La princesa se pierde

Queda dicho que la princesa Irene tendría ocho años poco más o menos cuando da comienzo mi historia. Pues bien, vamos con el comienzo.

Amaneció un día húmedo y desapacible. La espesa niebla que cubría las montañas se apretujaba en grumos de lluvia, cuyas gotas caían incesantes sobre los tejados de la gran casa, resbalaban al suelo desde el alero y formaban una franja encharcada. Naturalmente, la princesa no podía ni soñar en salir.

Estaba muy aburrida, tanto que ninguno de sus juguetes conseguía entretenerla, cosa que os extrañaría mucho si tuviera tiempo de describiros simplemente la mitad de los juguetes que tenía.
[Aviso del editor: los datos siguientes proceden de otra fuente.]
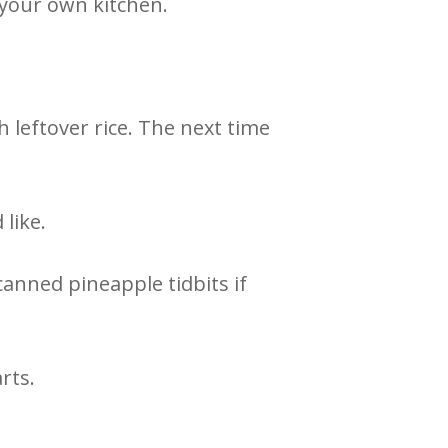
 your own kitchen.
 leftover rice. The next time
 like.
 canned pineapple tidbits if
arts.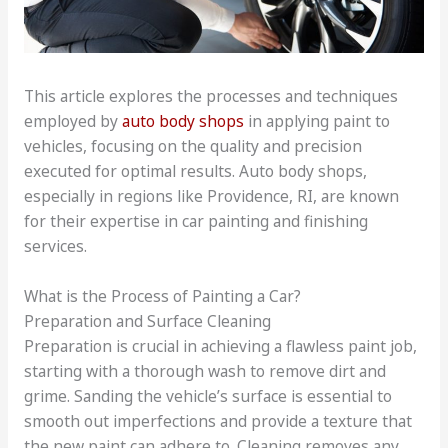
This article explores the processes and techniques
employed by
auto body shops
in applying paint to
vehicles, focusing on the quality and precision
executed for optimal results. Auto body shops,
especially in regions like Providence, RI, are known
for their expertise in car painting and finishing
services.
What is the Process of Painting a Car?
Preparation and Surface Cleaning
Preparation is crucial in achieving a flawless paint job,
starting with a thorough wash to remove dirt and
grime. Sanding the vehicle’s surface is essential to
smooth out imperfections and provide a texture that
the new paint can adhere to. Cleaning removes any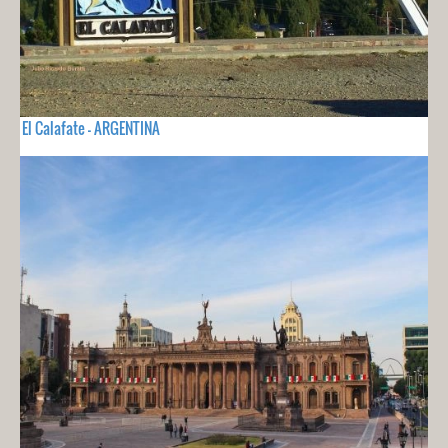
El Calafate - ARGENTINA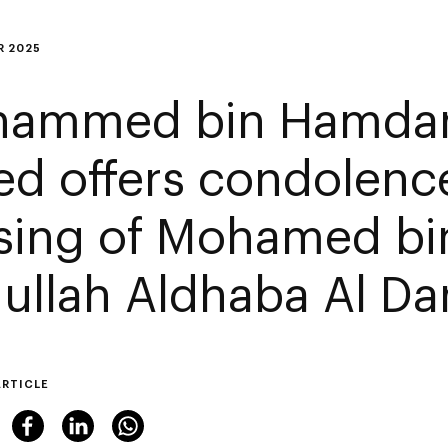
R 2025
ammed bin Hamdan
ed offers condolenc
sing of Mohamed bi
ullah Aldhaba Al Da
ARTICLE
Claro que, aunque lo hiciera, los juguetes descritos no pasarían a ser vuestros, y ahí está la diferencia. Nadie puede aburrirse de una cosa antes de poseerla. De todas maneras, era un cuadro digno de verse el de la princesita sentada en su cuarto de jugar, con aquel cielo estrellado del techo sobre su cabeza y la gran mesa atestada de juguetes. Si algún pintor quisiera plasmar esta escena, yo le aconsejaría que prescindiera de esos juguetes cuya descripción a mí me asusta. Los juguetes no, mejor solo la princesa sentadita en su silla, inclinada hacia adelante con las manos inertes sobre el regazo y dejando caer la cabeza como si rumiara su desdicha, sin apetecerle nada excepto salir afuera, empaparse hasta los huesos, coger un estupendo resfriado y guardar cama tan sabrosamente. Al poco rato de verla como la habéis visto, su niñera, que le estaba haciendo compañía, salió de la habitación.

Por lo menos significó un cambio, y la princesa se espabiló un poco y miró en torno suyo. Enseguida se bajó de la silla y corrió hacia la puerta, no aquella por donde había desaparecido la niñera sino otra de la cual arrancaba una extraña escalera de madera carcomida que parecía no haber sido utilizada nunca por nadie. La princesa en una ocasión había subido seis escalones, y eso había sido todo, pero una tarde como aquella necesitaba llegar más arriba y averiguar adónde llevaba.